Noa miró a otro lado, sintiéndose cazada. Se había asegurado de que Tai estaba bien dormido y se había deslizado hasta la cocina con la intención de olvidar las pesadillas sobre la muerte de James con una cerveza, hasta que se encontró con el nuevo. Se había secado los ojos varias veces antes de atreverse a abrir la puerta, pues prefería ser ella la que apareciera de la nada en vez de que la pillara con los ojos llorosos.

- No, me he despertado de repente y me apetecía algo fresquito. ¿Te apetece una cerveza?

- No, gracias, creo que explotaré si me meto algo más. Debería aprovechar para estudiar algo antes de que empiecen las clases, así que creo que me iré a la habitación… Gracias por todo, Noa, por la comida, la manta, la ropa…

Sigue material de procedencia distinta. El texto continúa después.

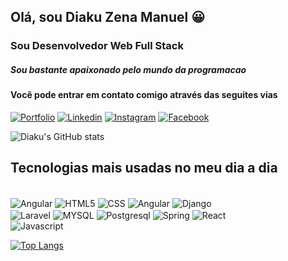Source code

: ## Olá, sou Diaku Zena Manuel 😀
### Sou Desenvolvedor Web Full Stack
##### Sou bastante apaixonado pelo mundo da programacao

#### Você pode entrar em contato comigo através das seguites vias

[![Portfolio](https://img.shields.io/badge/Portfolio-000000?style=for-the-badge&logo=About.me&logoColor=white)](https://diaku-zena.github.io/My-Portfolio-Website/)
[![Linkedin](https://img.shields.io/badge/LinkedIn-0077B5?style=for-the-badge&logo=linkedin&logoColor=white)](https://www.linkedin.com/in/diakuzena/)
[![Instagram](https://img.shields.io/badge/Instagram-E4405F?style=for-the-badge&logo=instagram&logoColor=white)](https://www.instagram.com/diakuzena/)
[![Facebook](https://img.shields.io/badge/Facebook-1877F2?style=for-the-badge&logo=facebook&logoColor=white)](https://web.facebook.com/joaomanuel.bruno/)

![Diaku's GitHub stats](https://github-readme-stats.vercel.app/api?username=diaku-zena&show_icons=true&theme=radical)

## Tecnologias mais usadas no meu dia a dia

<div style="display: inline-block">
<br>
<img  align="center" alt="Angular" src="https://img.shields.io/badge/Angular-DD0031?style=for-the-badge&logo=angular&logoColor=white"/>
<img  align="center" alt="HTML5" src="https://img.shields.io/badge/HTML5-E34F26?style=for-the-badge&logo=html5&logoColor=white"/>
<img  align="center" alt="CSS" src="https://img.shields.io/badge/CSS-239120?&style=for-the-badge&logo=css3&logoColor=white"/>
<img  align="center" alt="Angular" src="https://img.shields.io/badge/Angular-DD0031?style=for-the-badge&logo=angular&logoColor=white"/>
<img  align="center" alt="Django" src="https://img.shields.io/badge/Django-092E20?style=for-the-badge&logo=django&logoColor=white"/>
<br>
<img  align="center" alt="Laravel" src="https://img.shields.io/badge/Laravel-FF2D20?style=for-the-badge&logo=laravel&logoColor=white"/>
<img  align="center" alt="MYSQL" src="https://img.shields.io/badge/MySQL-00000F?style=for-the-badge&logo=mysql&logoColor=white"/>
<img  align="center" alt="Postgresql" src="https://img.shields.io/badge/PostgreSQL-316192?style=for-the-badge&logo=postgresql&logoColor=white"/>
<img  align="center" alt="Spring" src="https://img.shields.io/badge/Spring-6DB33F?style=for-the-badge&logo=spring&logoColor=white"/>
<img  align="center" alt="React" src="https://img.shields.io/badge/React-20232A?style=for-the-badge&logo=react&logoColor=61DAFB"/>
<br>
<img  align="center" alt="Javascript" src="https://img.shields.io/badge/JavaScript-323330?style=for-the-badge&logo=javascript&logoColor=F7DF1E"/>
</div> <br>

[![Top Langs](https://github-readme-stats.vercel.app/api/top-langs/?username=diaku-zena&langs_count=7)](https://github.com/anuraghazra/github-readme-stats)
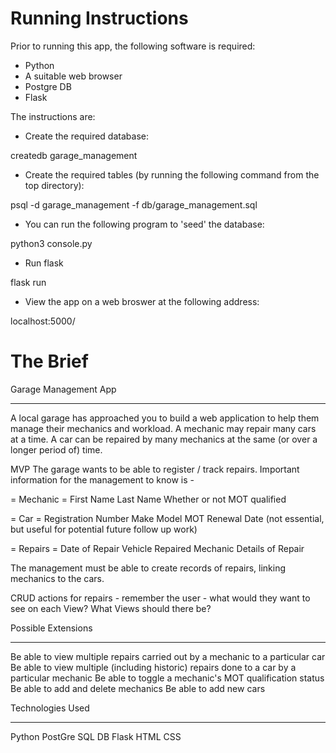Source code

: Running Instructions
====================

Prior to running this app, the following software is required:

- Python
- A suitable web browser
- Postgre DB
- Flask

The instructions are:

- Create the required database:

createdb garage_management


- Create the required tables (by running the following command from the top directory):

psql -d garage_management -f db/garage_management.sql


- You can run the following program to 'seed' the database:

python3 console.py


- Run flask

flask run


- View the app on a web broswer at the following address:

localhost:5000/





The Brief
=========

Garage Management App
*********************

A local garage has approached you to build a web application to help them manage their mechanics and workload. A mechanic may repair many cars at a time. A car can be repaired by many mechanics at the same (or over a longer period of) time.

MVP
The garage wants to be able to register / track repairs. Important information for the management to know is -

= Mechanic =
First Name
Last Name
Whether or not MOT qualified

= Car = 
Registration Number
Make
Model
MOT Renewal Date (not essential, but useful for potential future follow up work)

= Repairs =
Date of Repair
Vehicle Repaired
Mechanic 
Details of Repair


The management must be able to create records of repairs, linking mechanics to the cars.

CRUD actions for repairs - remember the user - what would they want to see on each View? What Views should there be?


Possible Extensions
*********************

Be able to view multiple repairs carried out by a mechanic to a particular car
Be able to view multiple (including historic) repairs done to a car by a particular mechanic
Be able to toggle a mechanic's MOT qualification status
Be able to add and delete mechanics
Be able to add new cars 



 Technologies Used 
*******************
Python
PostGre SQL DB
Flask
HTML
CSS
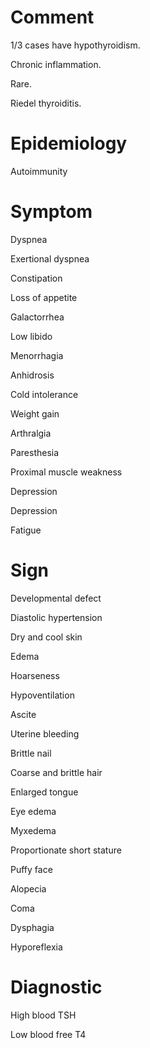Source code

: # Comment

1/3 cases have hypothyroidism.

Chronic inflammation.

Rare.

Riedel thyroiditis.

# Epidemiology

Autoimmunity

# Symptom

Dyspnea

Exertional dyspnea

Constipation

Loss of appetite

Galactorrhea

Low libido

Menorrhagia

Anhidrosis

Cold intolerance

Weight gain

Arthralgia

Paresthesia

Proximal muscle weakness

Depression

Depression

Fatigue

# Sign

Developmental defect

Diastolic hypertension

Dry and cool skin

Edema

Hoarseness

Hypoventilation

Ascite

Uterine bleeding

Brittle nail

Coarse and brittle hair

Enlarged tongue

Eye edema

Myxedema

Proportionate short stature

Puffy face

Alopecia

Coma

Dysphagia

Hyporeflexia

# Diagnostic

High blood TSH

Low blood free T4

Noa vio se ponía de pie dispuesto a marcharse, sintiéndose abandonada como un trapo viejo.

- ¿Vas a estudiar? ¿Sin haber empezado las clases y a las 5 de la mañana? ¡Venga ya! ¿Qué estudias?

- Medicina. Es muy difícil y tengo que prepararme algunas lecciones. Buenas noches, Noa.

Leo trató de no hacer caso a la tristeza que emanaba de la cara de su compañera de piso. Le hubiera encantado poder ayudarle, quedarse un rato charlando, pues le resultaba muy agradable, pero sabía lo que ocurriría si entablaban cualquier amistad, y no quería tener que volver a pasar por ello. Prefería parecer un maldito egoísta que sólo se preocupaba de sus asuntos antes que descubrieran qué era realmente.

- Que estudies mucho, Leo- Noa le dio la espalda mientras se iba, sintiéndose ridícula: por un lado quería estar sola: el sueño de James había sido tan íntimo, sólo para ella, que quería disfrutarlo sin tener que andar pendiente de nadie más; por otra parte, su recuerdo aún le dolía, muchísimo, y sentía que si estaba ocupada con el nuevo el corazón dejaría de apretarle tanto el pecho. Bebió de su cerveza y dejó la mente en blanco, dejando que las lágrimas le mojaran las mejillas otra vez.

Leo volvió corriendo a la habitación. Había estado a punto de cometer una estupidez: casi le dijo a Noa que se quedaría con ella. Aquellos ojos violetas ejercían una extraña fuerza en él, había deseado con toda su alma quedarse en la cocina disfrutando de una cerveza, pero finalmente se había impuesto la razón y se había escabullido como una rata. Se sentía despreciable, pero no había nada que pudiera hacer. Ojalá fuera normal.

Recogió sus cosas y cerró la puerta de su habitación con llave. Sería como si allí no hubiera nadie: en cuanto pudiera conseguir el dinero para pagar el alquiler lo entregaría a escondidas, y así no les molestaría, ni a Tai, quien quiera que fuese, ni a Noa. Sobre todo a Noa. Se metió debajo de las sábanas como hacía siempre que quería desaparecer del mundo; encendió la linterna y se dispuso a leer otra vez el libro de anatomía que había traído con él y que ya se sabía de memoria. Y dejó de pensar.